Democrats on the Senate Agriculture Committee clashed with Agriculture Secretary Sonny Perdue over his plan to make it harder for states to get waivers from work requirements in the Supplemental Nutrition Assistance Program.
The committee’s ranking member, Debbie Stabenow, D-Mich., (shown above) told Perdue at a hearing Thursday that the proposed SNAP rule, issued the same day that President Donald Trump signed the new farm bill, was an “end run around the law that would leave families hungry.”
She urged Perdue to withdraw the rule, pledging that it would face “fierce opposition” from lawmakers and anti-hunger advocates.
Sen. Sherrod Brown, D-Ohio, and Kirsten Gillibrand, D-N.Y., expressed concern that the rule could deny SNAP benefits to people who can’t work because they have undiagnosed mental illnesses or other disabilities.
“We debated and rejected some of the things you are planning to do,” Brown said. “I understand you want to put people to work. So do I,” he added.
Perdue, who faced similar criticism on Wednesday during an appearance before the House Agriculture Committee, defended the rule as needed to push able-bodied adults without dependents into employment.
The rule would still allow states to get waivers from the work requirements “where high unemployment may occur from loss of a company or something like that,” Perdue told Gillibrand. “We do not believe that in states where employment is 4 percent that able-bodied adults should be able to stay on food assistance interminably.”
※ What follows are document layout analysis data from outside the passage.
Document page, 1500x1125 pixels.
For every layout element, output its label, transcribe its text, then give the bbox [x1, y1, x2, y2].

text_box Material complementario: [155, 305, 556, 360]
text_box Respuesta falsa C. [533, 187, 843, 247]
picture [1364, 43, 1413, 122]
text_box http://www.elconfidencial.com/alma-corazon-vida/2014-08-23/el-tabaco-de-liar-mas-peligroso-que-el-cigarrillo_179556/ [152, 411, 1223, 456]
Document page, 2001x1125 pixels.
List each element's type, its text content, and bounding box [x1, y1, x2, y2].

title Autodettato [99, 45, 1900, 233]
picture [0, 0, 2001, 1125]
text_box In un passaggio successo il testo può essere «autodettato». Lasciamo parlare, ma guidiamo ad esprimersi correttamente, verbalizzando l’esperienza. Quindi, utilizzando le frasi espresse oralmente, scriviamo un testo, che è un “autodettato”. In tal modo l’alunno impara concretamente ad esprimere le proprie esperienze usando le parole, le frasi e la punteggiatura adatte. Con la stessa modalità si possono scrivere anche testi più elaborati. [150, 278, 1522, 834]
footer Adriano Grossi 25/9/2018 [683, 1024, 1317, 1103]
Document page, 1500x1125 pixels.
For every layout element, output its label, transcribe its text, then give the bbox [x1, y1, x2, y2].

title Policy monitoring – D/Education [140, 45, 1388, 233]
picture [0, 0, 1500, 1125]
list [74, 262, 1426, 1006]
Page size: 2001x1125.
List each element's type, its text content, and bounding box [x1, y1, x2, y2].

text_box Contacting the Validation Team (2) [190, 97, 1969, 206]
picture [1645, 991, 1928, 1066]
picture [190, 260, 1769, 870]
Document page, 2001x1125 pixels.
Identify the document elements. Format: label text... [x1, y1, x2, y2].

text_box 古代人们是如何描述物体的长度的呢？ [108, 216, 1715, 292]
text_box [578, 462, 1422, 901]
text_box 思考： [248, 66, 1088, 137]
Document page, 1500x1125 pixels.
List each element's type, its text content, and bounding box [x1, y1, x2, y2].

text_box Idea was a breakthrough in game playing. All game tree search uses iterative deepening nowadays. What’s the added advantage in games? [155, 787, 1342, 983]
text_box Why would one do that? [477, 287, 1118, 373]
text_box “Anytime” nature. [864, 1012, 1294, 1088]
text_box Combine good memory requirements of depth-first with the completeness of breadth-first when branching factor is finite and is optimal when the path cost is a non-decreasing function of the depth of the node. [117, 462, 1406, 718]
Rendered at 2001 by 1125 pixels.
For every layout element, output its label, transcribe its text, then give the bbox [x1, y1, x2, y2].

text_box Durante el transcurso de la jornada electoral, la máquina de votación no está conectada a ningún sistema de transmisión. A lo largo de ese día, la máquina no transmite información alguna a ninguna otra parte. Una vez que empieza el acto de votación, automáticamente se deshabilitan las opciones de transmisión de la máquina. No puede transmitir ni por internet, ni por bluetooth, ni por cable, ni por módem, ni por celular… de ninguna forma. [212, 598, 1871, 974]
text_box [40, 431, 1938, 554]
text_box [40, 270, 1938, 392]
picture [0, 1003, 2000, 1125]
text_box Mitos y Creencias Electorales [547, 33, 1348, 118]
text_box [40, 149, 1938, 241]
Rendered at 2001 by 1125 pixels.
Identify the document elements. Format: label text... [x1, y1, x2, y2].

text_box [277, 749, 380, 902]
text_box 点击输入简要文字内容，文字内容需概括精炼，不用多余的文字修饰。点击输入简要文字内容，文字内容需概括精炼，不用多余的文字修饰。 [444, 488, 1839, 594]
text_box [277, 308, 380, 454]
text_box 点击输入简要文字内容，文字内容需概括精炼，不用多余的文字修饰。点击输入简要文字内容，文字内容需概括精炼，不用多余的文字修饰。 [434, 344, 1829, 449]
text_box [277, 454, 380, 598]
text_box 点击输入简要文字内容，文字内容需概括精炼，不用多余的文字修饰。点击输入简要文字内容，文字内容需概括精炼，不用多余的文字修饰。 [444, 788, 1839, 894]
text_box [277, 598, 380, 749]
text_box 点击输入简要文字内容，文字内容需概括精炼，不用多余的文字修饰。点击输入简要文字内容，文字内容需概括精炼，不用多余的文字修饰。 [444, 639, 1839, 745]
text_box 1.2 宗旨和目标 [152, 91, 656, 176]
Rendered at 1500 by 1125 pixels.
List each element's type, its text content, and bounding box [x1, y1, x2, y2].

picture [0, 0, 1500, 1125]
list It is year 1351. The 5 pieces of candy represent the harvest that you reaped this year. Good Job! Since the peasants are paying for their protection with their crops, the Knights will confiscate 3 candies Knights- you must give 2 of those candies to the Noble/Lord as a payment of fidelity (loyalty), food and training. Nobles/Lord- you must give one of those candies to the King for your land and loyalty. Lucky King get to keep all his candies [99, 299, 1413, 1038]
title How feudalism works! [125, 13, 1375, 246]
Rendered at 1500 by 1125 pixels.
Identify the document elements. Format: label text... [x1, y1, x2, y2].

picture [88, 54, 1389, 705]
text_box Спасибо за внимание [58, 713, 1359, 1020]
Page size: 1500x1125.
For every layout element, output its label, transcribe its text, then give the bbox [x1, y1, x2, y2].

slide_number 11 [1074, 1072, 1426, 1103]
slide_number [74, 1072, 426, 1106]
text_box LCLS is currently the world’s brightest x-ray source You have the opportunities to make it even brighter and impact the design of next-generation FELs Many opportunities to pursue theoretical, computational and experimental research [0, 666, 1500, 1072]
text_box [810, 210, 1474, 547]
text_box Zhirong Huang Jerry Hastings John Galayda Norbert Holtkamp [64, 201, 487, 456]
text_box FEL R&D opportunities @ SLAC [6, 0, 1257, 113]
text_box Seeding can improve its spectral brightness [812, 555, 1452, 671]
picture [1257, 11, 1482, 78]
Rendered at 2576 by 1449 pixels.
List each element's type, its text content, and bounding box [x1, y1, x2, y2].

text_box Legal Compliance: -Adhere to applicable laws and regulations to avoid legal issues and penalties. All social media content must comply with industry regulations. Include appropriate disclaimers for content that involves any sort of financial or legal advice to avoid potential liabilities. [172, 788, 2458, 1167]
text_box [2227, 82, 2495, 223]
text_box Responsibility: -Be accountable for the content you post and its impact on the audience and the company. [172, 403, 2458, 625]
The proposed rule would overhaul the waiver process first developed by the Clinton administration after Congress overhauled SNAP and other welfare programs in 1996. Able-bodied adults without dependents (ABAWDs) are supposed to work or be in a job training program for at least 20 hours a week unless they live in an area exempted from the requirement. Without one of the waivers, ABAWDs can be out of work for only three months of every three years.
The most significant change in the proposed rule would prevent states or areas of states from getting waivers unless their unemployment rate is at least 7 percent. That restriction, coupled with additional changes, would reduce the areas that qualify for waivers by about 75 percent, according to USDA. The restrictions would cut the cost of the program by an estimated $15 billion over 10 years.
House Agriculture Chairman Collin Peterson, D-Minn., told reporters after Wednesday’s hearing that he expected the proposed rule to be tied up in court for some time.
Perdue provided few new details Thursday of his farm bill implementation schedule beyond what he disclosed at the House hearing.
However, he told Sen. John Thune, R-S.D., that the Farm Service Agency would switch this year to using Risk Management Agency data for determining county crop yields under the Agriculture Risk Coverage program. ARC yields have been determined by National Agricultural Statistics Service.
Addressing a concern raised by Stabenow, Perdue also said that FSA was going to have to undertake outreach with milk producers to sell them on the Dairy Margin Coverage program, an overhauled version of the Margin Protection Program.
"We've got to rebrand and sell it, because this is a great program,” Perdue said.